NEUROD1 Is Required for Differentiation of Human Stem Cells into β-Cells
The roles of the transcription factor Neurod1 in mice and NEUROD1 in human cells in the development of β-cells are explored by Romer et al. (p. 2259). They clarify that Neurod1 appears to be important for proliferation of β-cells in mice, but, in contrast, NEUROD1 might play an essential role in the differentiation and maturation of fully functioning insulin-expressing β-cells in humans. While the findings provide insight into mechanisms involved in the development and function of β-cells, the authors suggest that they also add to evidence that mutations that inactivate NEUROD1 might be the root cause of permanent neonatal diabetes.
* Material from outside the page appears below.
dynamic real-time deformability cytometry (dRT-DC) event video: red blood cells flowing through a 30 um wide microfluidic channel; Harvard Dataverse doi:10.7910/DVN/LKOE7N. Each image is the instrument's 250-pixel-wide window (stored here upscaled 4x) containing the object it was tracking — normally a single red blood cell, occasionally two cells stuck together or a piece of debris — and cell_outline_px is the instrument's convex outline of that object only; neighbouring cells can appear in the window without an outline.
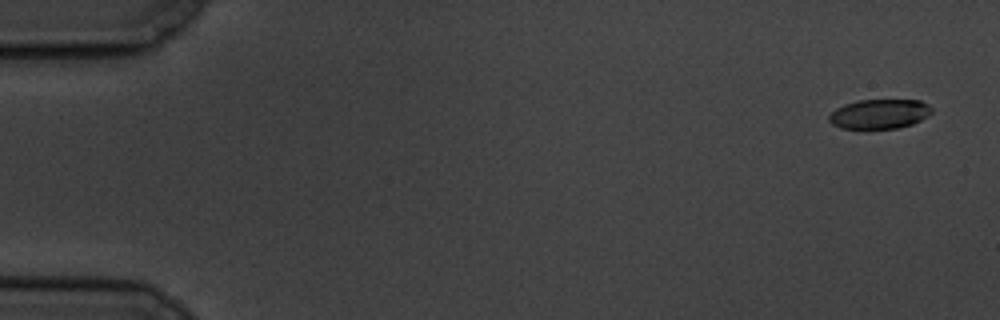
{"species": "common noctule bat (a hibernating species)", "species_latin": "Nyctalus noctula", "temperature_condition": "cold", "stored_images_in_passage": 59, "camera_frame_rate_fps": 3000, "um_per_image_px": 0.085, "animal": {"sex": "male", "body_mass_g": 19.5, "forearm_length_mm": 54.6}, "frame": {"image": 1, "passage_image": 3, "time_ms": 0.667, "image_size_px": [1000, 320], "cell_outline_px": [[932, 112], [928, 116], [912, 124], [896, 128], [840, 128], [832, 124], [828, 120], [828, 116], [836, 108], [844, 104], [860, 100], [920, 100], [928, 104], [932, 108]], "centroid_in_image_um": [74.75, 9.68], "position_along_channel_um": 10.2, "area_um2": 17.63}}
Based on experiments using mouse models and also human embryonic stem cells (HESCs), the authors look at the effects of a knockout of either the mouse gene Neurod1 or disruption of NEUROD1 in HESCs. They found that perinatal reduction of α- and β-cells in the pancreas of Neurod1 knockout mice is primarily due to defects in proliferative expansion, with only minor contribution from apoptosis. They also found that the Neurod1 knockout changed the regulation of a series of genes involved in β-cell maturation, cell cycle progression, and insulin secretion as well as the control of hormone secretion and levels. Moving to HESCs, they use a protocol to convert the cells to insulin-producing β-cells and show that deletion of NEUROD1 severely impaired their differentiation to β-cells but that survival and proliferation was not affected. They also show that NEUROD1 is required to activate a transcription network for the full development of β-cells that produce insulin. Commenting further, author Lori Sussel told us: “Although it appears there are differences in NEUROD1 function between mice and humans, we are gratified that many of the gene networks regulated by NEUROD1 are conserved in both species. We hope that these studies will begin to shed light on the pancreatic defects associated in NEUROD1 mutations in humans.”